### TO DO
Please reproduce the data exactly, though every picture must stay out.

### DATA EXCERPT
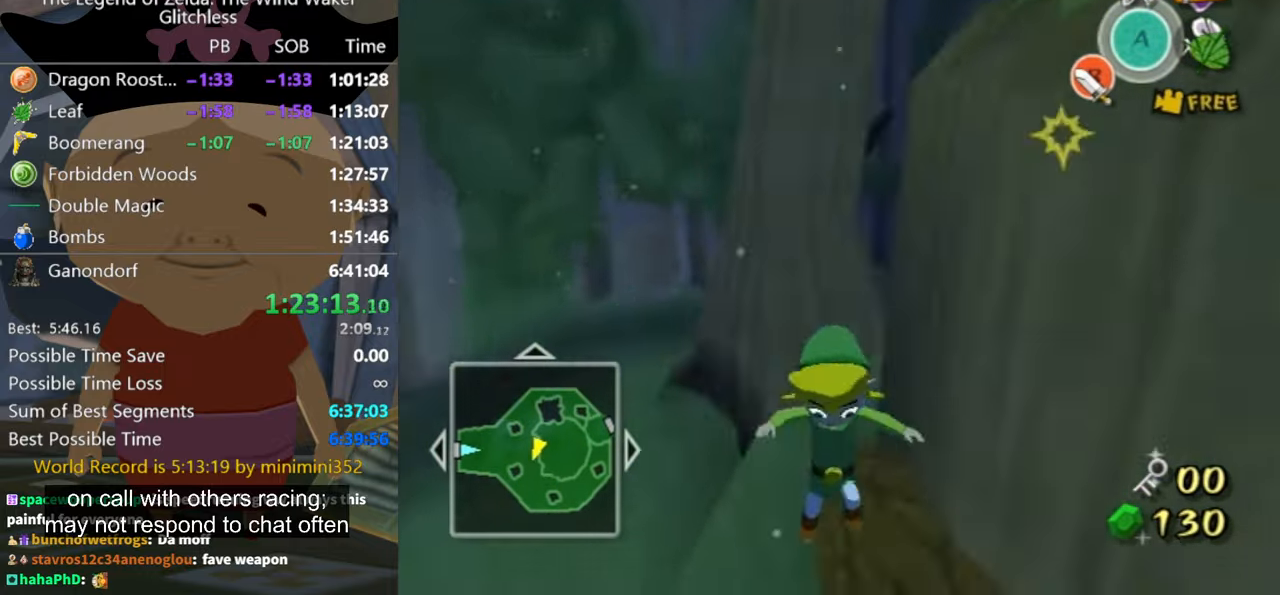
{"buttons": [], "left_stick": "right", "right_stick": "center", "button_events": []}
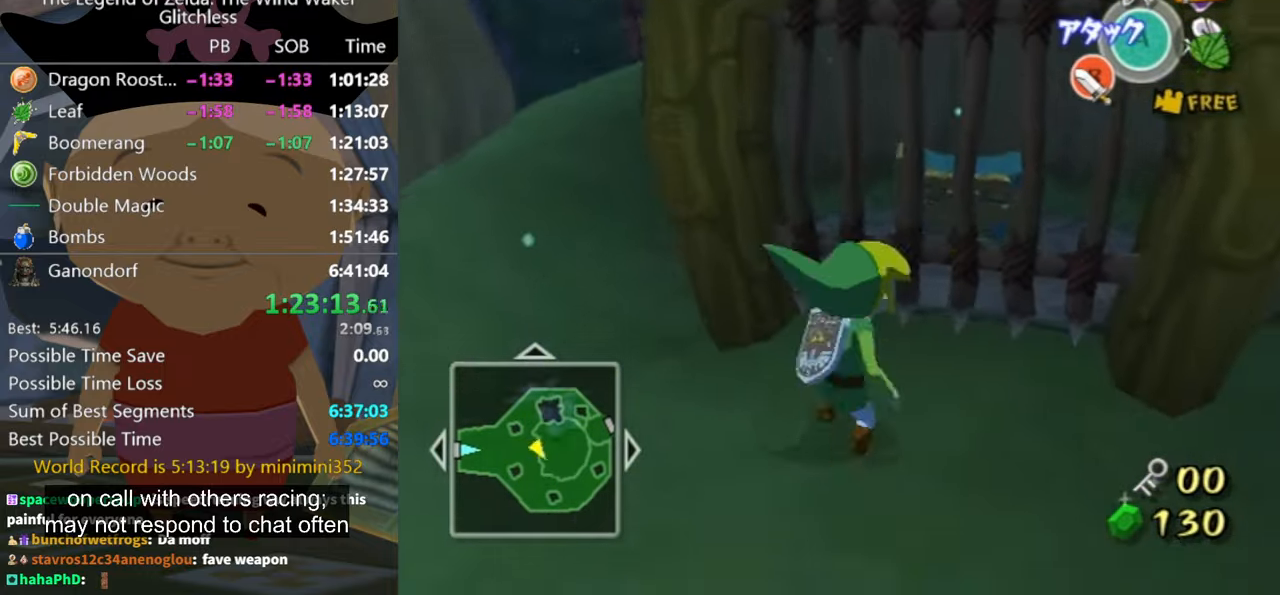
{"buttons": [], "left_stick": "up-right", "right_stick": "center", "button_events": []}
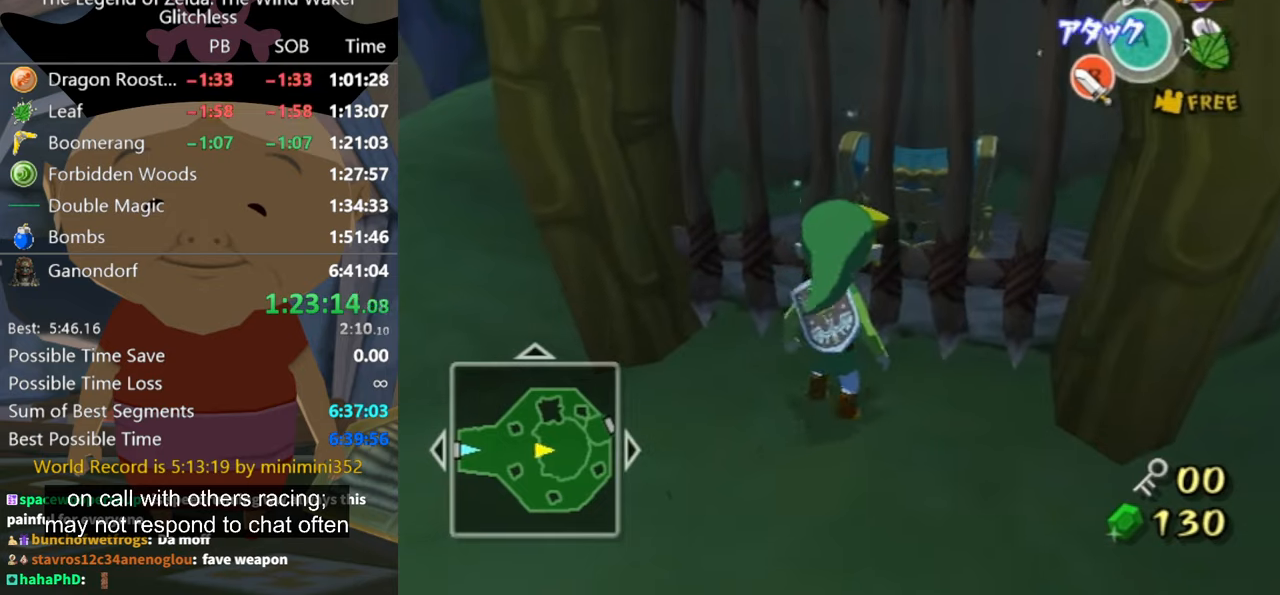
{"buttons": [], "left_stick": "up-right", "right_stick": "center", "button_events": []}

### RESULT OF THE EXERCISE
{"buttons": [], "left_stick": "right", "right_stick": "center", "button_events": []}
{"buttons": [], "left_stick": "up-right", "right_stick": "center", "button_events": []}
{"buttons": [], "left_stick": "up-right", "right_stick": "center", "button_events": []}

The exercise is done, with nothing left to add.